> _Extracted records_
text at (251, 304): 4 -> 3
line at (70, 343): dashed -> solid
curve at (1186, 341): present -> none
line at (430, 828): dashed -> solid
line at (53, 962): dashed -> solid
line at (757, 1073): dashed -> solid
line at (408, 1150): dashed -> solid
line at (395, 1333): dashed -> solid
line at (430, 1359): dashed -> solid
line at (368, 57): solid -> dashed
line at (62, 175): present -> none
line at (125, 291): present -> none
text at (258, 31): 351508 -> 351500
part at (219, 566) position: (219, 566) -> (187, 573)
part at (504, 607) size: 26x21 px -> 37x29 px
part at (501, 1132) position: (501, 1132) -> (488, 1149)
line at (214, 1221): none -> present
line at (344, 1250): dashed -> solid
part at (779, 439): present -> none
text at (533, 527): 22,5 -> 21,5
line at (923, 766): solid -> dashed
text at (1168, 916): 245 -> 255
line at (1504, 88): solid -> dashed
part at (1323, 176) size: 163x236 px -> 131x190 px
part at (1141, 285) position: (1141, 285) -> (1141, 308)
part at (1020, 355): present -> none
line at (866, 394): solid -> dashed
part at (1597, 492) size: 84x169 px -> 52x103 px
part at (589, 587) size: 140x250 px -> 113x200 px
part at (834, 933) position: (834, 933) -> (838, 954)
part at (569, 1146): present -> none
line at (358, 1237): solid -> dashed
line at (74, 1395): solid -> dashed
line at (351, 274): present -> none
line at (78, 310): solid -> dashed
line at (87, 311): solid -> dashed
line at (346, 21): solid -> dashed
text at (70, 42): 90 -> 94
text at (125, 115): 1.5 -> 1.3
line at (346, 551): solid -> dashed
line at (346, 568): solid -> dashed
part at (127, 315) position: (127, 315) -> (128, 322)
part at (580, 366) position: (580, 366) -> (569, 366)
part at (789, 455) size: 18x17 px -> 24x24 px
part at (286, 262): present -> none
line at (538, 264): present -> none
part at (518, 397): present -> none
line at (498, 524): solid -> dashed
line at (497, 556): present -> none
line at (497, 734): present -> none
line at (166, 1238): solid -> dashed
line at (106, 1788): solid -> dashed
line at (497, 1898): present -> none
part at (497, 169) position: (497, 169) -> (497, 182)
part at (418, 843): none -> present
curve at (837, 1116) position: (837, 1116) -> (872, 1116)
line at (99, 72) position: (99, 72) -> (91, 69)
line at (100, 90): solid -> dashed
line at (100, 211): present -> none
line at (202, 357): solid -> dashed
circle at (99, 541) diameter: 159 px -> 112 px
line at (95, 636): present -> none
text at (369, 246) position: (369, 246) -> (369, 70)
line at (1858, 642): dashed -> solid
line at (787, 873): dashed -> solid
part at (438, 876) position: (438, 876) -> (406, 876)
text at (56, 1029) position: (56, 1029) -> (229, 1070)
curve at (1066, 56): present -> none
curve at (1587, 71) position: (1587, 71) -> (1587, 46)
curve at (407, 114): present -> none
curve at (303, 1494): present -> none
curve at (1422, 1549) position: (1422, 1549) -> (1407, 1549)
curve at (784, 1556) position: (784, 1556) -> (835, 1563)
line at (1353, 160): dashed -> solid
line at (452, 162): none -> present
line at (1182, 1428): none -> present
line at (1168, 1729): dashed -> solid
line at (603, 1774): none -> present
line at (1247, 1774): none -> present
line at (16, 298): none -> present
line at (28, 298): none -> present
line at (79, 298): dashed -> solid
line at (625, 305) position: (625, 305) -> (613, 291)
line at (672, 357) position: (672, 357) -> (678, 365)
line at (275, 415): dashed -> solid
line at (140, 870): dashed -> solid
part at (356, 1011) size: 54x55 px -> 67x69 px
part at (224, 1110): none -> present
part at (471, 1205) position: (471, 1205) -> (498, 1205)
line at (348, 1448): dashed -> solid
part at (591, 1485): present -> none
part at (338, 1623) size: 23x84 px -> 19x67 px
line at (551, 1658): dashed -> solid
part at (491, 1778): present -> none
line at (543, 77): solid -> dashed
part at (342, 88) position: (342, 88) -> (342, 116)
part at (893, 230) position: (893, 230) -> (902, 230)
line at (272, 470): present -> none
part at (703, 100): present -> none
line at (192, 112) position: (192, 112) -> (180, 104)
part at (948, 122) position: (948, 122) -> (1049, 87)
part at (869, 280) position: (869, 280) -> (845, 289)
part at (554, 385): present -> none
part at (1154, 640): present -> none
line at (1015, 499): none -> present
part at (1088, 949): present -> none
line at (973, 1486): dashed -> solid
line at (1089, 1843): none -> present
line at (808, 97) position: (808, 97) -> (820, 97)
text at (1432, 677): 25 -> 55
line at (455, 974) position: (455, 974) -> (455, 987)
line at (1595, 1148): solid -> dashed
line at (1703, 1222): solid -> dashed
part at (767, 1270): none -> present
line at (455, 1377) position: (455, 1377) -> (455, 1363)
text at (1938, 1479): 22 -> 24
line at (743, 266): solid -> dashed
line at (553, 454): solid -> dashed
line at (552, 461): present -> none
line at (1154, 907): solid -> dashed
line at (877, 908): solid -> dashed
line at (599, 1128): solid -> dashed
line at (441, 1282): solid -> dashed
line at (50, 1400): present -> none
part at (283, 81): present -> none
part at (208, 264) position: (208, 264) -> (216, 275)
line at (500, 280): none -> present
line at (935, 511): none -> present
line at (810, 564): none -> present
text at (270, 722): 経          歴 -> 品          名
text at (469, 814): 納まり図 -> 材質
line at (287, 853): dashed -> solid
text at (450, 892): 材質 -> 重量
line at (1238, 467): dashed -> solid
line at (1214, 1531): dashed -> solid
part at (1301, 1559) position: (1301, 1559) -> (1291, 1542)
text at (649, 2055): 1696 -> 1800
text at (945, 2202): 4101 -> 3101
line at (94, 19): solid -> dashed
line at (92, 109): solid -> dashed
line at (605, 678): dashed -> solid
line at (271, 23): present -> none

> _What the task asks_
Update the rows from the first one through the row with "part at (501, 1132)", replacing "dashed" with "broken" and changing nothing else. Return only those rows.

> _Response_
text at (251, 304): 4 -> 3
line at (70, 343): broken -> solid
curve at (1186, 341): present -> none
line at (430, 828): broken -> solid
line at (53, 962): broken -> solid
line at (757, 1073): broken -> solid
line at (408, 1150): broken -> solid
line at (395, 1333): broken -> solid
line at (430, 1359): broken -> solid
line at (368, 57): solid -> broken
line at (62, 175): present -> none
line at (125, 291): present -> none
text at (258, 31): 351508 -> 351500
part at (219, 566) position: (219, 566) -> (187, 573)
part at (504, 607) size: 26x21 px -> 37x29 px
part at (501, 1132) position: (501, 1132) -> (488, 1149)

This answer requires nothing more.